_EXERCISE AIM_
Reproduce the text lines of the records below with every "06-17" replaced by "06-18" and everything else unchanged, leaving out the pictures.

━━━━━━━━━━━━━━━━━━━━

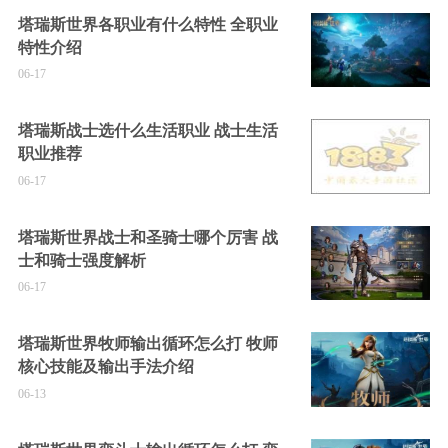
塔瑞斯世界各职业有什么特性 全职业
特性介绍
06-17
塔瑞斯战士选什么生活职业 战士生活
职业推荐
06-17
塔瑞斯世界战士和圣骑士哪个厉害 战
士和骑士强度解析
06-17
塔瑞斯世界牧师输出循环怎么打 牧师
核心技能及输出手法介绍
06-13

━━━━━━━━━━━━━━━━━━━━

_ANSWER BELOW_
塔瑞斯世界各职业有什么特性 全职业
特性介绍
06-18
塔瑞斯战士选什么生活职业 战士生活
职业推荐
06-18
塔瑞斯世界战士和圣骑士哪个厉害 战
士和骑士强度解析
06-18
塔瑞斯世界牧师输出循环怎么打 牧师
核心技能及输出手法介绍
06-13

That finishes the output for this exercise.